The picture cards that students selected from in Barton and Levstik's (1998) study used wording that may have swayed students to endorse a narrative of progress. Epstein's work (Citation1998, Citation2000) avoids this problem, thus lending credence to their findings (at least for White students). In a national survey, however, Rosenzweig (Citation2000) found that more than four fifths of White adult respondents “described change for the worse” (p. 270) when depicting American history, and Wineburg and Monte-Sano (Citation2008) found in a different survey that when disallowed from choosing presidents, respondents of all races listed African Americans as the most “famous” Americans.
Other scholars have examined how students interpret documents pertaining to the Vietnam War (Hynd et al., Citation2004; Stahl et al., Citation1996), but none explored how students respond to the dilemma of how to frame the conflict.
Here and throughout, pseudonyms are used to protect participants’ anonymity.

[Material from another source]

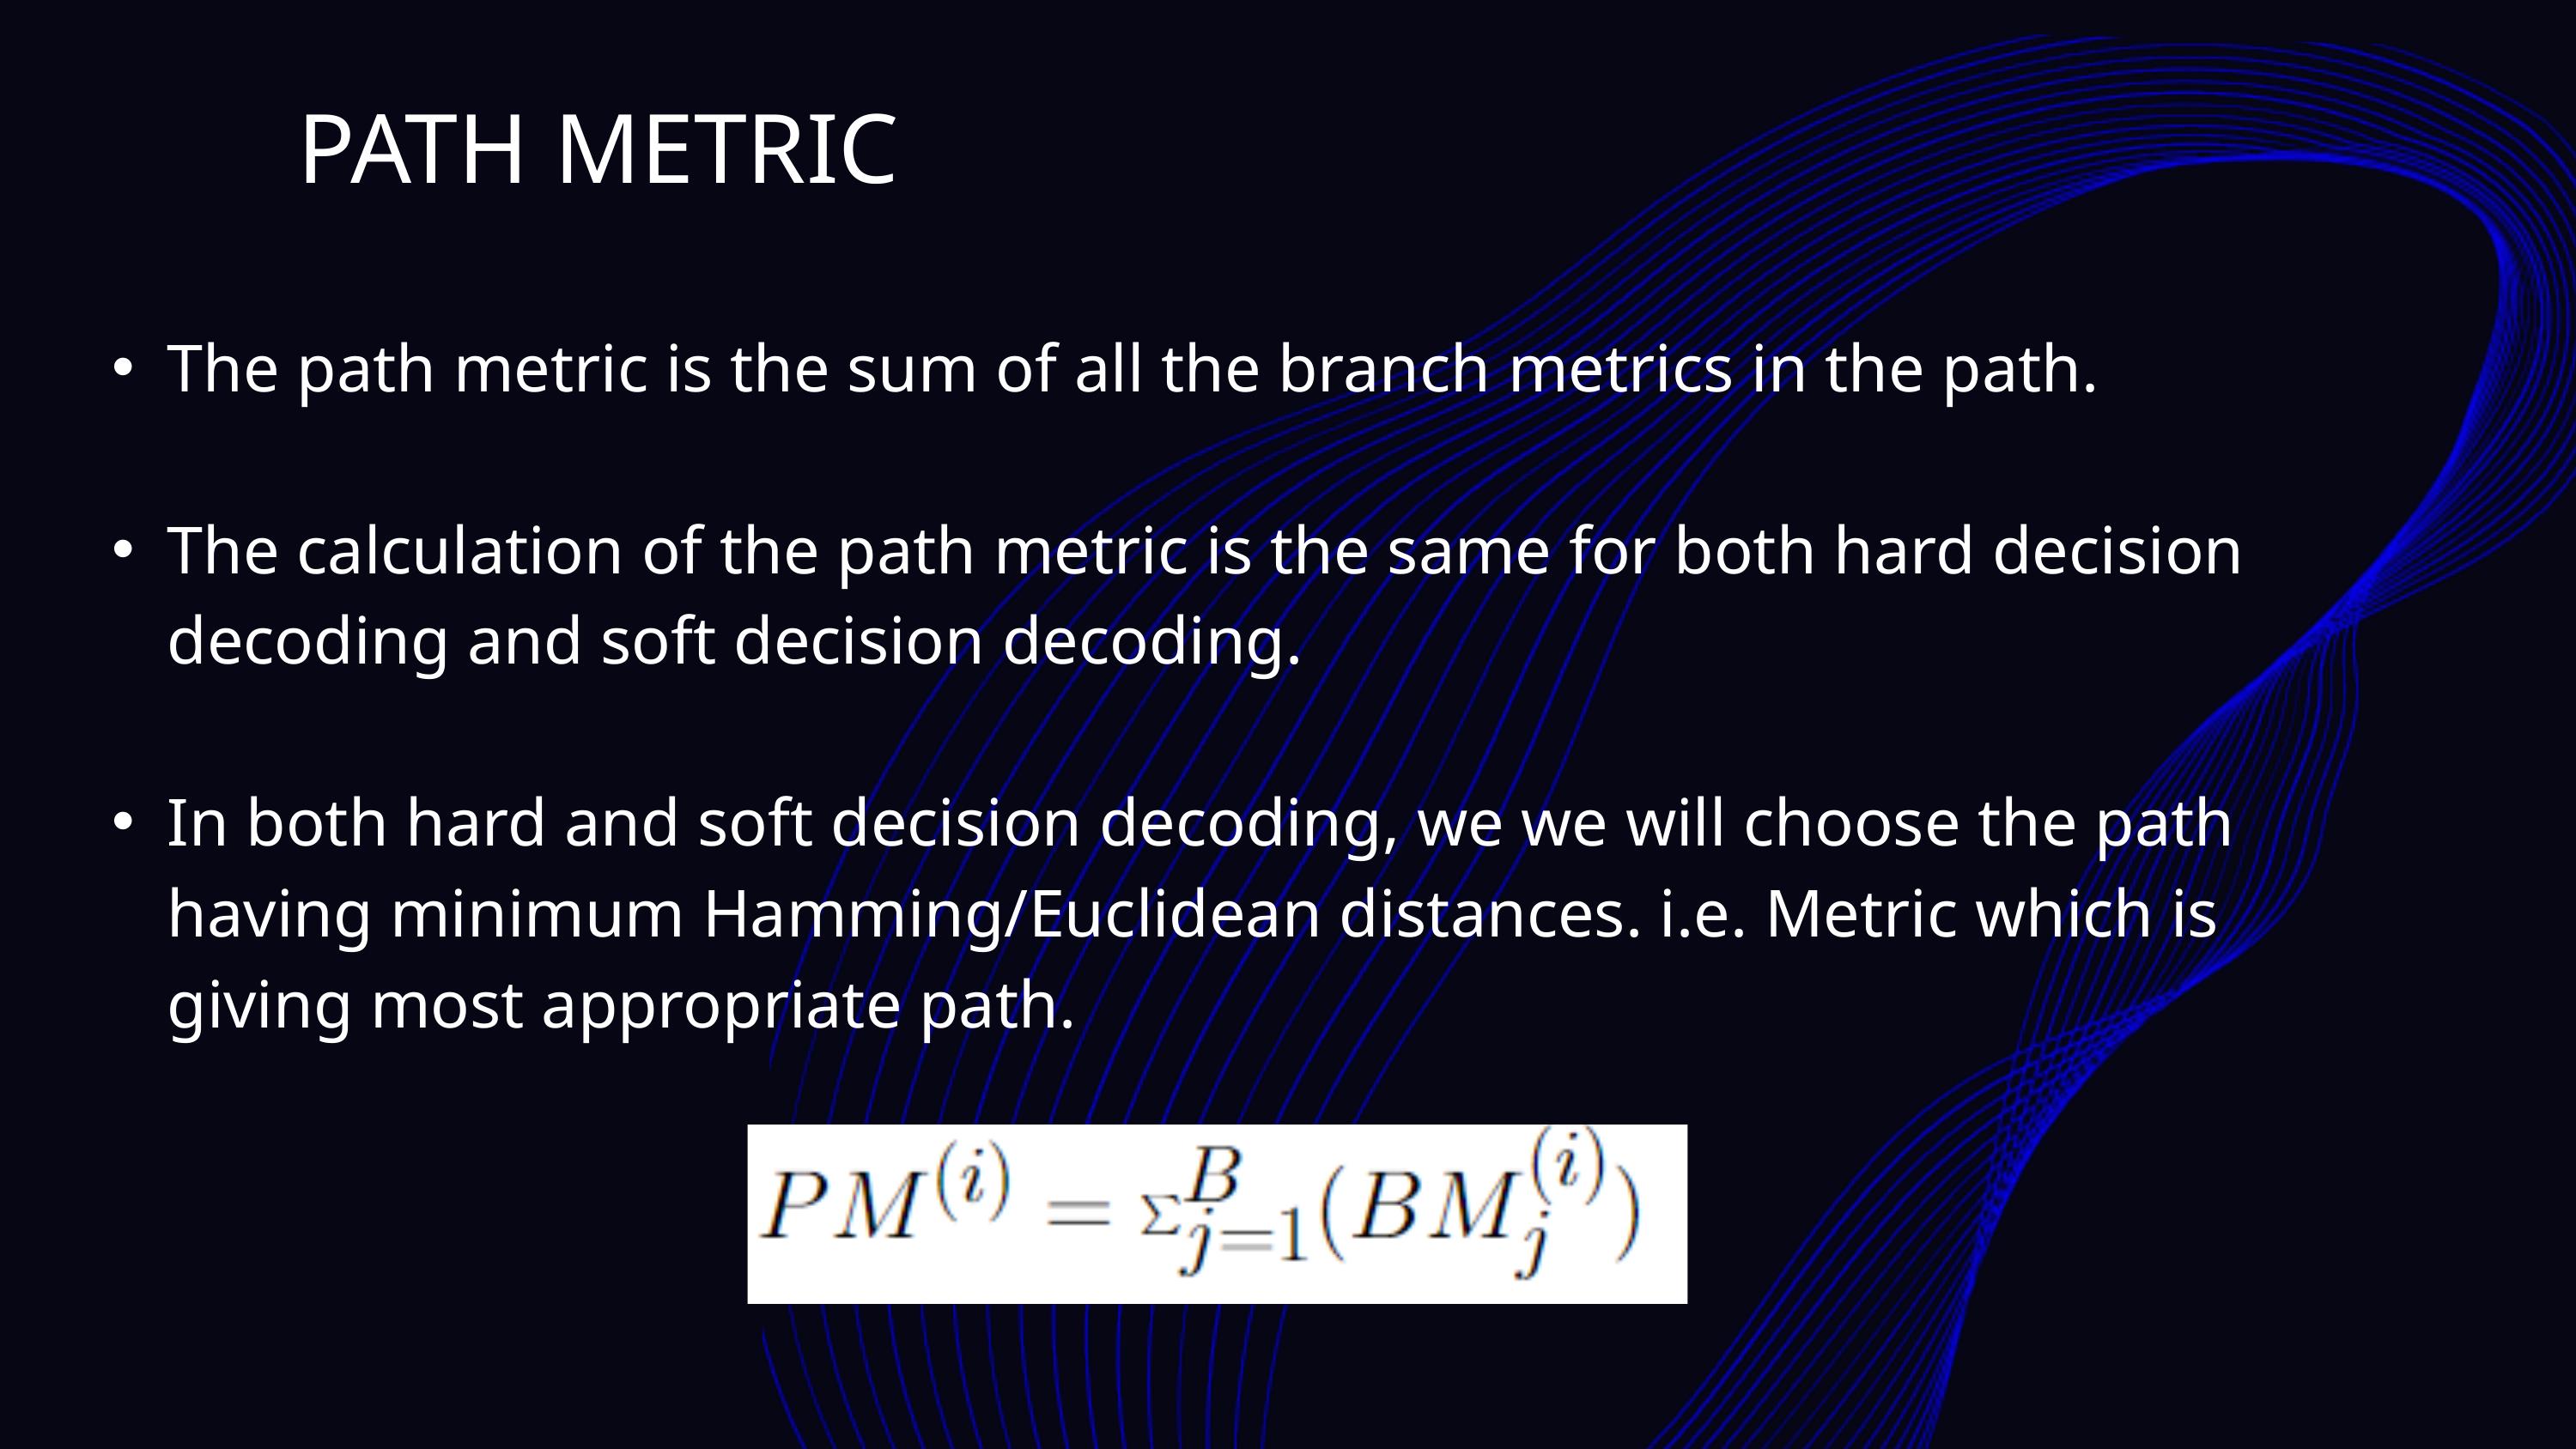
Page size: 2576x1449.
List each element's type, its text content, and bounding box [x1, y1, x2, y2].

We also distributed two optional sources: a description of Vietnam's physical and cultural landscape for U.S. army recruits (Young et al., Citation2002), and John Kerry's antiwar testimony to the U.S. Senate on April 22, 1971 (Cantu & Cantu, Citation2003). Only a few students chose to analyze these documents or include them in their histories.
Table 2 Primary Documents Used in the Vietnam Unit
For instructional resources that advocate strategies similar to ours, see: Menkart, Murray, and View (Citation2004); Kohl (Citation2005); Wineburg (Citation2007); Bigelow (Citation2008); and Martin (Citation2008). See also Kobrin (Citation1992) for a description of a comparable curriculum in action.

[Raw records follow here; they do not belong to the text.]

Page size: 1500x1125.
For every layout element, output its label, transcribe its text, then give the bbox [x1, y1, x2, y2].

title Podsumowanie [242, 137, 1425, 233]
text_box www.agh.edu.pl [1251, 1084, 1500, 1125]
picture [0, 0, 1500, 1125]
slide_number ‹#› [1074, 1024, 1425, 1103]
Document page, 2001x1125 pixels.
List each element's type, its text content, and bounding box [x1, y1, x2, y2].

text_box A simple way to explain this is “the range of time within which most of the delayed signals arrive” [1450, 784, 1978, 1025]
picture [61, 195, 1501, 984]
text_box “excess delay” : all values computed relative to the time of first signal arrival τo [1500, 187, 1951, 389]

During the interviews, I sometimes prompted students to compare multiple documents. Their use of corroboration in these instances is not reported, as the impetus came from me and not the student.
Contextualization has been measured differently by different authors. Nokes et al. (Citation2007), for instance, apply a narrower definition than Monte-Sano (Citation2010) does. It also tends to overlap with certain types of sourcing, which helps explain our low level of interrater agreement for contextualization.

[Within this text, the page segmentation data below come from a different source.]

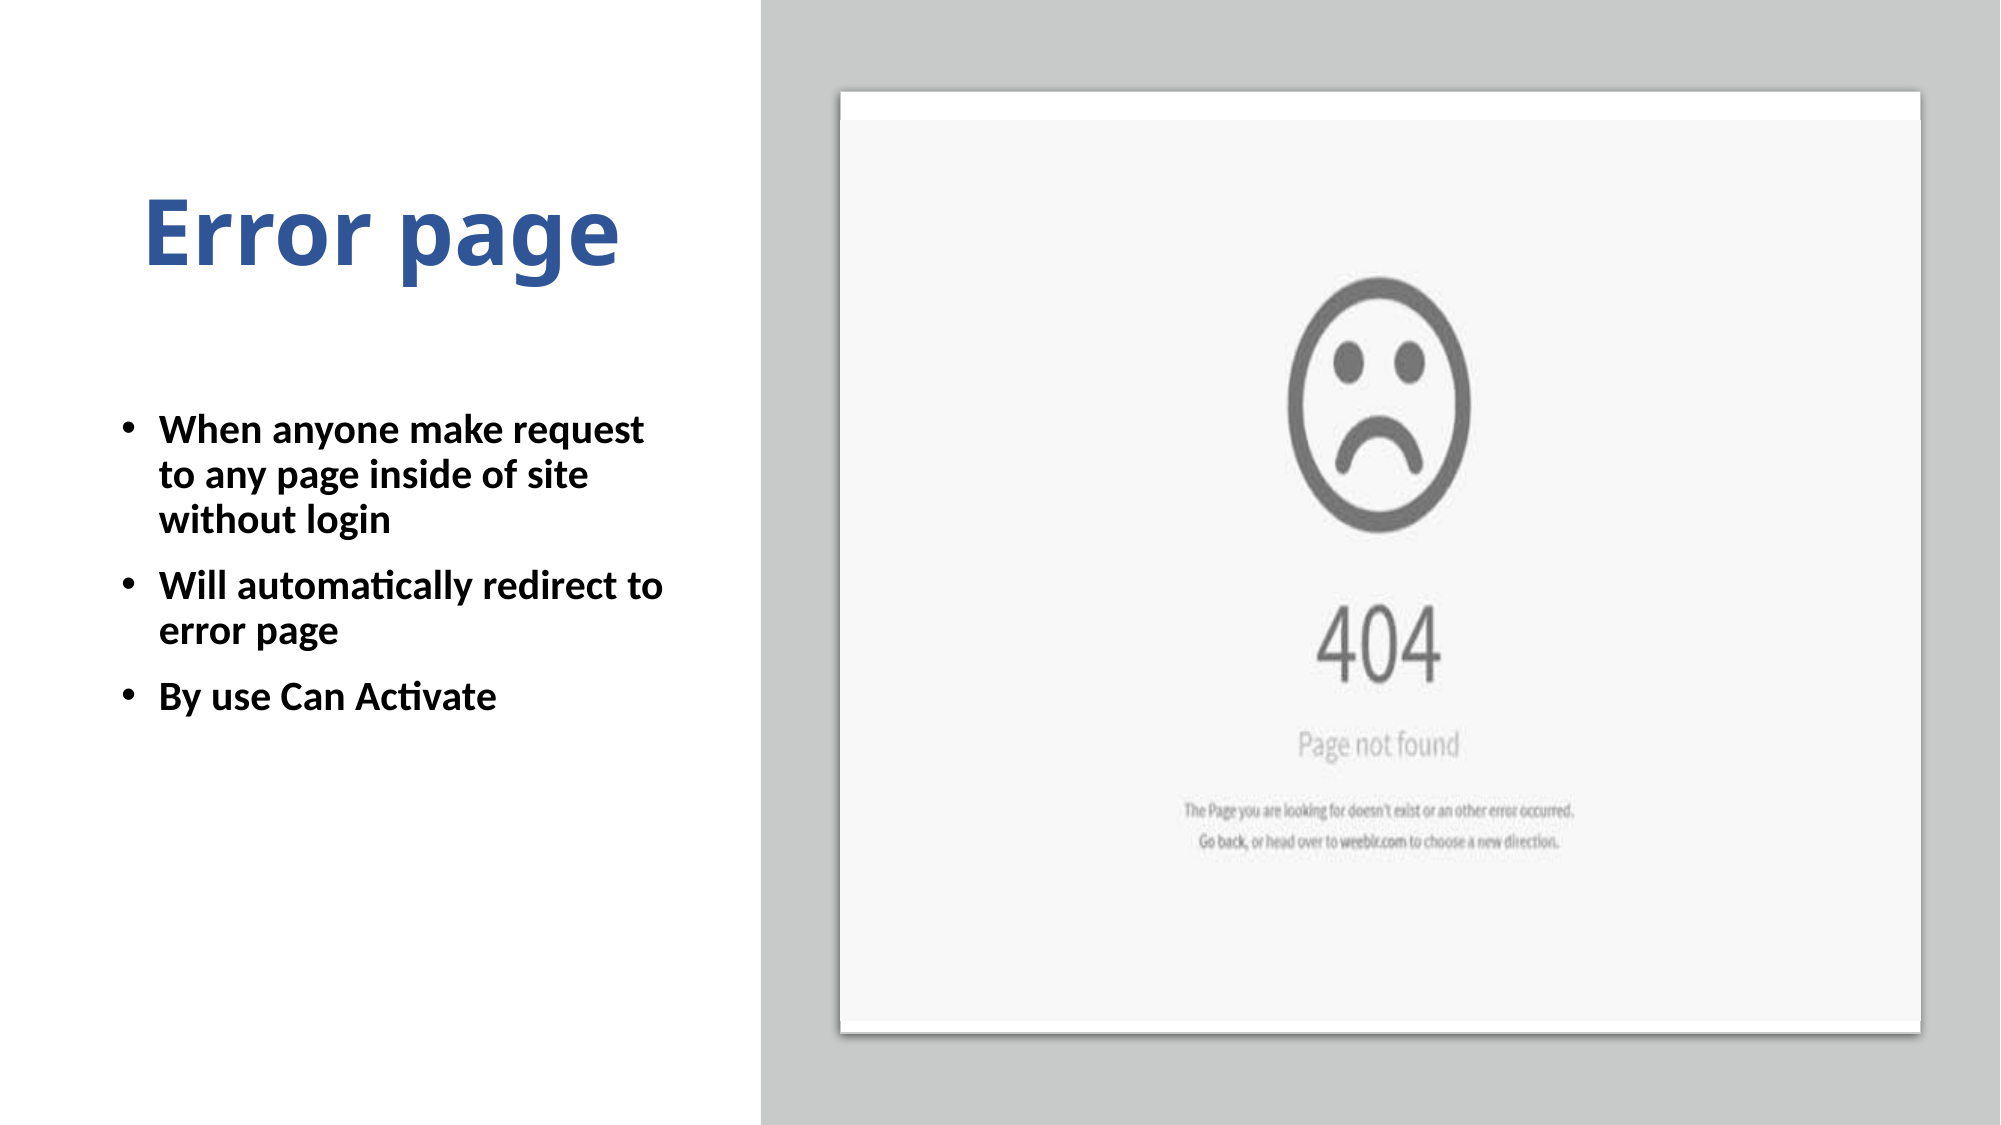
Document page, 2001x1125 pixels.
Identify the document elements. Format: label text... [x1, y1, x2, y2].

title Error page [106, 103, 682, 370]
text_box [839, 90, 1922, 1034]
list When anyone make request to any page inside of site without login Will automatically redirect to error page By use Can Activate [106, 399, 682, 1021]
picture [840, 120, 1921, 1021]
text_box [760, 0, 2000, 1125]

The fact that students corroborated more frequently with the textbook than with the primary sources (see ) could stem from the differing prompts in each case. I asked them to assess the primary sources’ credibility (Appendix 1, Questions 1–3), whereas I asked them to compare the textbook chapter to the student histories (). In addition, they analyzed the primary sources orally but the textbook in writing. For reasons such as these, I deemed it inappropriate to conduct a statistical comparison of heuristic use in the two situations.
Stahl et al. (1996) consulted students’ written notes, where they might be less likely to use heuristics than in oral interviews. Wineburg's (1991a) think-aloud protocol is more congruent with the approach I used.
Students’ positivism might also have stemmed from the way one of the interview questions was worded (see Appendix 1, Question 5). Their reluctance to allow their “personal stance on the war” to affect what they wrote is shared by many historians. A better example of how a narrative's frame could inform its points of emphasis might have yielded a different student response.